- **Excerpted passage**
· · · · · · ·
You are on page 1of 4

Cost elements of digital preservation http://www.leeds.ac.uk/cedars/documents/CIW01r.

html

Cost elements of digital preservation


Kelly Russell and Ellis Weinberger

draft of 31 May 2000

1 Introduction
Although not a great deal is known about the costs of preserving complex digital objects over time, there is an accepted or perceived
wisdom within the library community that it will be more expensive and more intensive than preservation of traditional library materials.
Although it may too early to make meaningful comparisons of the costs of digital vs traditional preservation, one thing is certain: the
costs of preservation of digital materials will be different than for other materials and will require resource commitments of a different
nature on an ongoing basis. The ongoing costs of digital preservation are also likely to span a more extended timeframe than traditional
preservation and it may be the case that different technical strategies will prescribe quite different costing timeframes and schedules. This
document will attempt to identify some of the main costs elements that libraries can expect to encounter when considering digital
preservation as part of their ongoing collection management function. It is divided into two parts: part one will provide an introduction
and overview of some of the general issues associated with the costs of digital preservation and part two will provide a detailed
breakdown of specific cost elements.

This paper makes use of a number of quite specific terms many of which are based on the Open Archival Information Systems reference
model. Some of these terms are defined in Annex A. For more detailed discussion of OAIS and its terminology please refer to the OAIS
reference manual.

1.1 A Timeframe for Digital Preservation

The costs of preservation always represent an ongoing commitment - whether for digital or traditional materials. However there is
growing realisation that the time between a object’s "creation" and its preservation is shrinking rapidly for digital materials. Preservation
will need to be addressed increasingly at the time of acquisition or even creation of the digital resource.

For these new digital materials it is not yet clear what commitment over the long term will mean for libraries. In part this will depend on
the archiving model in which the preservation occurs and how responsibility is allocated, the technical strategy chosen for preservation
and the type of access required. Regardless of these variations, digital preservation will require ongoing resources. It is important to
recognise that different technical strategies for preservation and for access have different cost timeframes. For example, if an archive
adopts a migration strategy which will move the digital object into current software, action (and therefore resources) will be necessary
each time a software upgrade occurs. By comparison if another type of migration strategy is adopted where materials on ingest into the
archive are migrated into standards formats then action (and therefore resource) to migrate that object will be required less frequently.
· · · · · · ·
- **Record set**
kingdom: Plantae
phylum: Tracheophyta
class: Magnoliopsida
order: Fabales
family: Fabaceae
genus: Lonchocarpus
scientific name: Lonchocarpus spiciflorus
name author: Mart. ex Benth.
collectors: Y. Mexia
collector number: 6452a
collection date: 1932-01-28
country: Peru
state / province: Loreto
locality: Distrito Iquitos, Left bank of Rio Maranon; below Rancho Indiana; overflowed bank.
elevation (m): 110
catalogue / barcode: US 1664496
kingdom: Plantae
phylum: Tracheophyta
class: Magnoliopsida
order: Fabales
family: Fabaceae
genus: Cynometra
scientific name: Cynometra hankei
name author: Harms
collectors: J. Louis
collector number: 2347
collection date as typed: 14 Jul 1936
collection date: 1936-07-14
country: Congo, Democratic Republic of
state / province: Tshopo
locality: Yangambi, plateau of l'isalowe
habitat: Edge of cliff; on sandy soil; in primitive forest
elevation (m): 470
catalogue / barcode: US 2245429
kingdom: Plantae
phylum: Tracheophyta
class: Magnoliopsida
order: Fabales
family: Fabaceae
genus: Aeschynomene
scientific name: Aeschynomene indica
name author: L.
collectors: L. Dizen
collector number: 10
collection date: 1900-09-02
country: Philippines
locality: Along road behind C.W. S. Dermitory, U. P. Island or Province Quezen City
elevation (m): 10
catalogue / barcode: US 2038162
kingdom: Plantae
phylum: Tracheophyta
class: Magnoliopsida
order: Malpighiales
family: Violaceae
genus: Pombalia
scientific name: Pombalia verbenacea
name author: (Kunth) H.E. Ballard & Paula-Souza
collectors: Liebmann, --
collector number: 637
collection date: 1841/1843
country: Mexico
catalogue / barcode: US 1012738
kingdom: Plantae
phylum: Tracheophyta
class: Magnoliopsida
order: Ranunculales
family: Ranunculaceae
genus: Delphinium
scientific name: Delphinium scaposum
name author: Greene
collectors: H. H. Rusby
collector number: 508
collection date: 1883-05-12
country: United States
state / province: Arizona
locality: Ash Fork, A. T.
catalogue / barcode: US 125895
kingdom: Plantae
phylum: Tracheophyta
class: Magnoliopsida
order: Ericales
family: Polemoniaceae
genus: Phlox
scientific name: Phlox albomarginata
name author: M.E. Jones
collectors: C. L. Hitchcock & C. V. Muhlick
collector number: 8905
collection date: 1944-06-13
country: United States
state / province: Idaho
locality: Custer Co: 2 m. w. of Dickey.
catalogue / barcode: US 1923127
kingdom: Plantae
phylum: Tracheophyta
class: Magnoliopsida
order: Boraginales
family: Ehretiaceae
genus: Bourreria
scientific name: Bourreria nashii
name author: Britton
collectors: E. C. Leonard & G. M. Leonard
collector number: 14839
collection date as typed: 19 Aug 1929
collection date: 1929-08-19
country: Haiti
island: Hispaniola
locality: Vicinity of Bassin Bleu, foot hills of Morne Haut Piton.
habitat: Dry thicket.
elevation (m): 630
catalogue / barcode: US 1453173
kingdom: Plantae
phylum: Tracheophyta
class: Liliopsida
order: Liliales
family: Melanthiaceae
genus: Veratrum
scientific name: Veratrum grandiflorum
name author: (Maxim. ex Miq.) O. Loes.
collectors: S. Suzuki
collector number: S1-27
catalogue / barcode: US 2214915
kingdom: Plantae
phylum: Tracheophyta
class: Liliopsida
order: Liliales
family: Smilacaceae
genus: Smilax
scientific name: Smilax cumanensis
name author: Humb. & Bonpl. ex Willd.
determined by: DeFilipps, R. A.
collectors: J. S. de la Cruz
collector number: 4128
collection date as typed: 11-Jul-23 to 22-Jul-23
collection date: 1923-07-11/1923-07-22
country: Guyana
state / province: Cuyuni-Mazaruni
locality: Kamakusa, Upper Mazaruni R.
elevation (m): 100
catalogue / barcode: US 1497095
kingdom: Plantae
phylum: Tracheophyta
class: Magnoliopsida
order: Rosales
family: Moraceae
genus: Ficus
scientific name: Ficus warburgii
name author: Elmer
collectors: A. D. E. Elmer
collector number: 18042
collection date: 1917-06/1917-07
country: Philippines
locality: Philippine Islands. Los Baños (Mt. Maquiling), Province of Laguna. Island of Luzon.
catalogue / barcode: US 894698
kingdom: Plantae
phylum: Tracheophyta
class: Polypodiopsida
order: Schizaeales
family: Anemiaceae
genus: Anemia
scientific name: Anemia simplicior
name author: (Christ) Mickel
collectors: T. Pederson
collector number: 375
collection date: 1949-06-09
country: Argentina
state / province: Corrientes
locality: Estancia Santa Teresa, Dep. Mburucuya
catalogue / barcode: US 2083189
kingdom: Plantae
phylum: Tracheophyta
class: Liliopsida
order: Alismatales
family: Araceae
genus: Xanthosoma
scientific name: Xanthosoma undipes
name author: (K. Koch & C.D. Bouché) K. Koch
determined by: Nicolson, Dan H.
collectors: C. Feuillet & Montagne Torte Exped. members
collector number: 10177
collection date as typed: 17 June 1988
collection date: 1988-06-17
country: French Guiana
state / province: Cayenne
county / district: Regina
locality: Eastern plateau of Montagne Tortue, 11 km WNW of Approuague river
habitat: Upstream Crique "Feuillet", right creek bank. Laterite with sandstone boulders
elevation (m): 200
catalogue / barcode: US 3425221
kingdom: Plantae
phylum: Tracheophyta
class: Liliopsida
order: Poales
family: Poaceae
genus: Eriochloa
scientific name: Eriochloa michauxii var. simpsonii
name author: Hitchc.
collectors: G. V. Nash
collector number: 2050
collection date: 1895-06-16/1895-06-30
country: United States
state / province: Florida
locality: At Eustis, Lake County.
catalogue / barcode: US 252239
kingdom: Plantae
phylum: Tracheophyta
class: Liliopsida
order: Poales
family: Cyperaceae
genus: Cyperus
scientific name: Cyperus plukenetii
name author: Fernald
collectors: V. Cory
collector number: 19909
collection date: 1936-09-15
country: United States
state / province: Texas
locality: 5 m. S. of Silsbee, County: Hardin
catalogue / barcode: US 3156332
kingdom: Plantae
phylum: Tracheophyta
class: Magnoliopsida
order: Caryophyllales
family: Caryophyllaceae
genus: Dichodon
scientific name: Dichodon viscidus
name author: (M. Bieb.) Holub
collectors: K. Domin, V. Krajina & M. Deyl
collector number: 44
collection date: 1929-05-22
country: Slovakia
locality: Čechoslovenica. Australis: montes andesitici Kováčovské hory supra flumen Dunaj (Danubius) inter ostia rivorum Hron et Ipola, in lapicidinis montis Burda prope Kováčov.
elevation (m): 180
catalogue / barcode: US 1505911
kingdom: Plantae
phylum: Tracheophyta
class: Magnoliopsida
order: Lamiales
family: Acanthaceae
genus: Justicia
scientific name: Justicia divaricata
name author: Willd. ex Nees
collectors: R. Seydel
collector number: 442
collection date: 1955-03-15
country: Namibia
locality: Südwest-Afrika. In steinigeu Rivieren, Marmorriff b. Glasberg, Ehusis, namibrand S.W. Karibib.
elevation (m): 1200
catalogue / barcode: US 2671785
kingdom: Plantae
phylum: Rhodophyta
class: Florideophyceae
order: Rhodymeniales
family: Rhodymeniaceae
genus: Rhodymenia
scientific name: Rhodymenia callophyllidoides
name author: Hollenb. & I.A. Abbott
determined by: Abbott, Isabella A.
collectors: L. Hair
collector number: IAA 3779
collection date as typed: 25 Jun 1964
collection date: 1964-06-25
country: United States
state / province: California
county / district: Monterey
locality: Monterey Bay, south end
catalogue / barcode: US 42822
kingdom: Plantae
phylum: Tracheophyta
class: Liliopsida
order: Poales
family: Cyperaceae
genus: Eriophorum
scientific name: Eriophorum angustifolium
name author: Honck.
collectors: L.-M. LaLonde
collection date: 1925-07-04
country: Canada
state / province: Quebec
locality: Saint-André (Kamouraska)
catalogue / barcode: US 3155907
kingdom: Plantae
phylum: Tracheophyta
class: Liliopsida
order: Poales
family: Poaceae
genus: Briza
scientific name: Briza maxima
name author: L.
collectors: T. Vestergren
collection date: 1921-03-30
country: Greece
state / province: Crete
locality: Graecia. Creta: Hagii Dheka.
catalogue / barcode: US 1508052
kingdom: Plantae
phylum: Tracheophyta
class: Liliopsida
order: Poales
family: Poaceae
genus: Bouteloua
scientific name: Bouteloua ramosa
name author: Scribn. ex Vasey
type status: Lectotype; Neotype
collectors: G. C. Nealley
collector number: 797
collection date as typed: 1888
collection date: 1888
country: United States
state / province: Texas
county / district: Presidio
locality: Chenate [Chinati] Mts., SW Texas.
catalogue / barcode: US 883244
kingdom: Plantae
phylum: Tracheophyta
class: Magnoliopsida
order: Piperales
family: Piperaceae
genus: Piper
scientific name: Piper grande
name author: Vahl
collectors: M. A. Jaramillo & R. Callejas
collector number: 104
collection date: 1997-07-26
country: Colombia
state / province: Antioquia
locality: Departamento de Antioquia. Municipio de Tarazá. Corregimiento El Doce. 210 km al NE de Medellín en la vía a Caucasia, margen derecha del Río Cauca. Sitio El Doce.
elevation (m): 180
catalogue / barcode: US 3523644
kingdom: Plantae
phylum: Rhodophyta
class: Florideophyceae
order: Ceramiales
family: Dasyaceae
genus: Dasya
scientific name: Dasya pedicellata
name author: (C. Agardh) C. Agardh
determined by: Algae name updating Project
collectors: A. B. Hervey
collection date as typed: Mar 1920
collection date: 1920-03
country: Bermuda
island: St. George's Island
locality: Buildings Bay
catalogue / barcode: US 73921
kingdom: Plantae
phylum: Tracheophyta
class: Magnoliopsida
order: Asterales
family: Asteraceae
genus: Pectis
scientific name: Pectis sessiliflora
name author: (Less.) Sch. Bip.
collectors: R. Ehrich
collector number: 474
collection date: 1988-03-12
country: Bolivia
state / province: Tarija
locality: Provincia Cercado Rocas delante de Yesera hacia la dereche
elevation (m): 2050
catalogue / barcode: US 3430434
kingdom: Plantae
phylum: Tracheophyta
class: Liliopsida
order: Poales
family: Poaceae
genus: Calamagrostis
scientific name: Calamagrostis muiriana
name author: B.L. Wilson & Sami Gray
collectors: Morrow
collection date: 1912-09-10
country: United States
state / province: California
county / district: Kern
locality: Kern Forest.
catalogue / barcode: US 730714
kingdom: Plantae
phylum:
· · · · · · ·
- **Actions to take**
1. Answer these about the paper on digital preservation costs:
(a) Into how many parts is the document divided, and what does the second part provide?
(b) Many of the paper's specific terms are based on which reference model?
(c) Under a migration strategy that moves the digital object into current software, when will action be necessary?
2. Reproduce word for word the part of the paper on digital preservation costs that opens with the words containing "This paper makes" and closes with "the digital resource.".

- **Per-task outputs**
1.
(a) Two parts; the second provides a detailed breakdown of specific cost elements.
(b) The Open Archival Information Systems (OAIS) reference model.
(c) Each time a software upgrade occurs.

2.
This paper makes use of a number of quite specific terms many of which are based on the Open Archival Information Systems reference
model. Some of these terms are defined in Annex A. For more detailed discussion of OAIS and its terminology please refer to the OAIS
reference manual.

1.1 A Timeframe for Digital Preservation

The costs of preservation always represent an ongoing commitment - whether for digital or traditional materials. However there is
growing realisation that the time between a object’s "creation" and its preservation is shrinking rapidly for digital materials. Preservation
will need to be addressed increasingly at the time of acquisition or even creation of the digital resource.